#### EXTRACT PROVIDED
Humanities Stream

Friday 20 March (1:00 pm to 9:00 pm) and Sat 21 March (9:00 am to 4:00 pm) 2026

New College (Friday) and Jesus College (Saturday)

Convener: Laura Higgins, Senior Lecturer in Modern and Contemporary Drama, Oxford Brookes University

Student Convener:  Shelby Knighten, DPhil, Education

For the follower of Christ working in the humanities, what is the relationship between faith and research? What vision(s) of the humanities does faith in Christ propose? How does the Christian scholar in the humanities conceive of their work ontologically and spiritually? How might Christian faith inform, augment, or reshape the methods of our respective humanities disciplines? Join us as we grapple with these questions, seeking wisdom in Christ through a programme of prayer, lecture, discussion, and friendship for anyone with a love for the humanities.

Speakers for the 2026 Conference include Karen Coats (Education), Casey Strine (Ancient Near-Eastern History and Literature), and Christopher Blakey (Music and Theology).

**Please note our eligibility criteria: This event is for University of Oxford and Oxford Brookes postgraduates, postdocs, academic staff. If you do not fit this criteria, are DCM Alumni, or in a continuing education program, please complete this form and we will review your request **

Friday 20th March

1:00 pm Registration in New College with coffee & tea

1:30 pm Welcome and Introductions

2:00 pm Vision Talk – Music, Harmony, and Emergence: A Christian Approach to Particularity in the Arts and Humanities - Christopher Blakey (Theomousikos Coordinator, Renaissance Project, Wycliffe Hall)

What does it mean to be a Christian scholar in the arts and humanities? How do we resist reductionism and faithfully respond to the particularities of our fields of study? What can music offer to help us address these questions? Music has an exceptionally fraught methodologically history; being both part of the medieval quadrivium and, in Walter Pater’s famous aphorism, having the condition to which ‘all art constantly aspires’. In particular, the property of harmony forces us to confront both the stubborn particularities of the arts, and the interconnectedness of all forms of knowledge. This talk explores the concept of musical harmony, and its surprising emergent properties, as a case study in how a Christian ontology and theology of creation might enrich our approach as scholars in the arts and humanities.

3:30 pm Coffee & tea

4:00 pm Panel Discussion - Responses to Vision Talk

This panel will bring together scholars in dance, film, music, and theatre to consider implications and extensions of the points outlined in the opening vision talk in developing a vision of Christian scholarship.

The following events are held jointly with all streams at New College.

6:00 pm Prayer in New College Chapel

6:30 pm Drinks at the New College Bar

7:30 pm Dinner in the New College Dining Hall

Saturday 21st March

9:00 am Registration in Jesus College with coffee & tea

9:05 am Prayer

9:30 am Small Group Discussion on Assigned Readings

To frame the day’s talks and activities, participants should read and reflect upon the following texts prior to this session: for Casey Strine’s talk, Simone Weil’s “Reflections on the Right Use of Schools Studies with a View to the Love of God” and for Karen Coats’s seminar, Malcolm Guite’s series of antiphon poems. In small groups, participants will discuss these texts.
########
- [ACTIONS TO TAKE]:
1/ List each event on the humanities stream program for Friday 20th March, along with its start time.
2/ Write the next part of the humanities stream program, starting after its final sentence.
#### DATA SHOWN
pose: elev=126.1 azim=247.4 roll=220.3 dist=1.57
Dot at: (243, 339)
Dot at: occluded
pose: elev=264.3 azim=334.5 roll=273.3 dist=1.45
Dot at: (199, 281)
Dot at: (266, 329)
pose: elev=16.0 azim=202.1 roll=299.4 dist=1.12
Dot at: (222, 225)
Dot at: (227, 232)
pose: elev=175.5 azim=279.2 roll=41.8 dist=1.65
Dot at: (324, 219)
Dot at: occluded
########
#### DATA SHOWN
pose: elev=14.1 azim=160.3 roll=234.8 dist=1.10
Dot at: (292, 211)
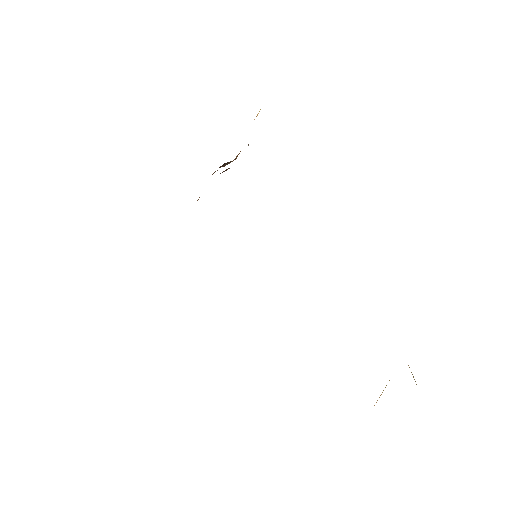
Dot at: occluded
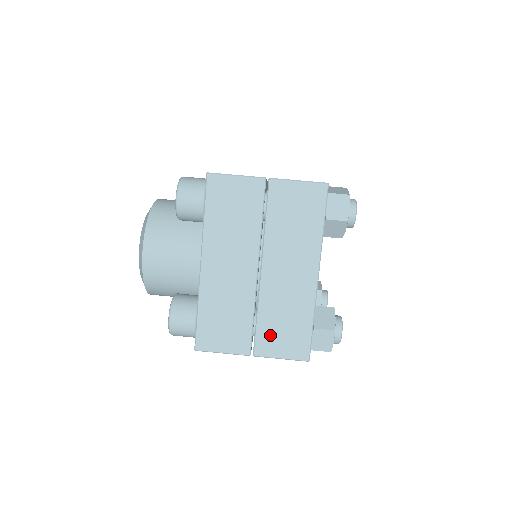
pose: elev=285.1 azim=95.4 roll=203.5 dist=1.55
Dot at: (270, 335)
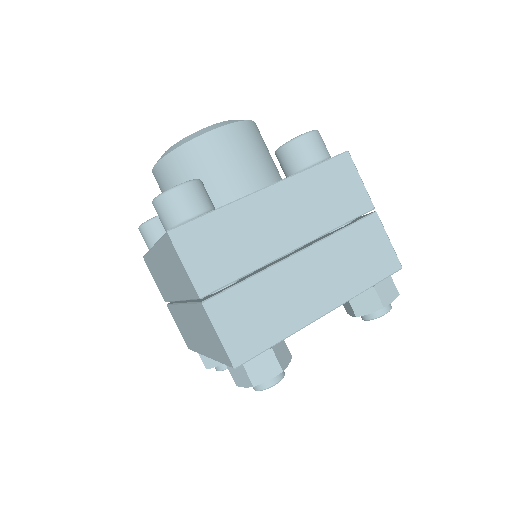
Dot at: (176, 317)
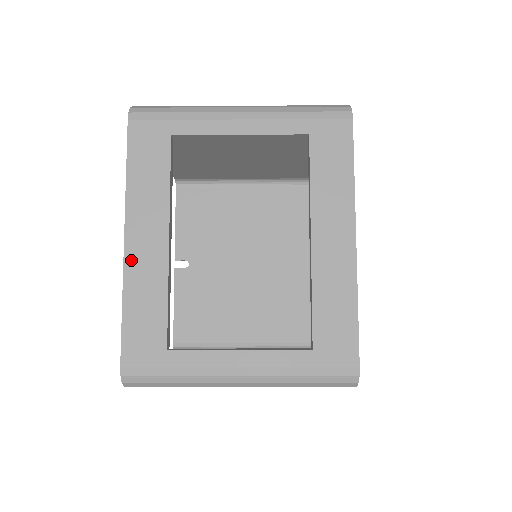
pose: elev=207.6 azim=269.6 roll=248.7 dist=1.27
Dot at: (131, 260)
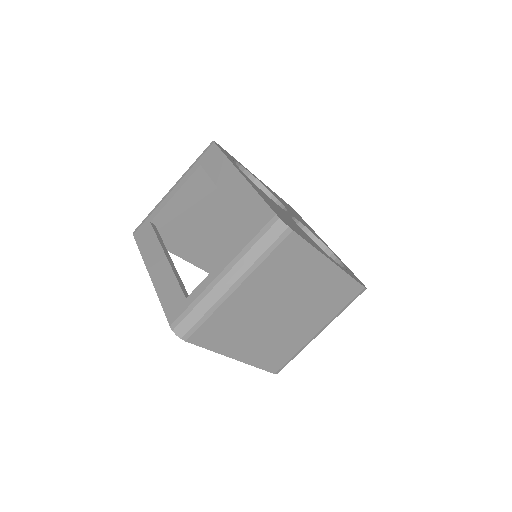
########
#### DATA SHOWN
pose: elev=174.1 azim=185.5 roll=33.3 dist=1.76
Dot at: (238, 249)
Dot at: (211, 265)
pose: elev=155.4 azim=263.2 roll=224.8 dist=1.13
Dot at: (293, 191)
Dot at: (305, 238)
########
- [EXERCISE ANSWERS]:
1/
- 1:00 pm: Registration in New College with coffee & tea
- 1:30 pm: Welcome and Introductions
- 2:00 pm: Vision Talk – Music, Harmony, and Emergence: A Christian Approach to Particularity in the Arts and Humanities (Christopher Blakey)
- 3:30 pm: Coffee & tea
- 4:00 pm: Panel Discussion – Responses to Vision Talk
- 6:00 pm: Prayer in New College Chapel
- 6:30 pm: Drinks at the New College Bar
- 7:30 pm: Dinner in the New College Dining Hall

2/
11:00 am Coffee & tea

11:30 am Research Talk – Christian Researchers, Their Materials, and Theological Anthropology - Casey Strine (Secretary for Theology and Theological Adviser to the House of Bishops, Church of England, and Senior Lecturer in Ancient Near Eastern History and Literature, University of Sheffield)

One way to explore what it means to be a follower of Christ in the world of academia is to ask what is the relationship between the Christian researcher and the object(s) of their research. This language—familiar to many—presumes a certain relationship between the researcher and their work. Should a follower of Christ accept this relationship to their research? Does the relationship presumed by the idea of researcher as subject and topic as research object comport with a Christian theological anthropology? What would it mean to attend to one’s research if this is the relationship? This talk will engage with these questions, thinking with the wisdom literature of the Old Testament, the Ignatian tradition, and Simone Weil in order to catalyse reflection on the experience of Christians in academia.

1:00 pm Lunch

2:00 pm Methodology Seminar – Prayer and Method: Towards a Christian Grammar of Research Design - Karen Coats (Director of the Centre for Research in Children’s Literature and Professor of Education, University of Cambridge)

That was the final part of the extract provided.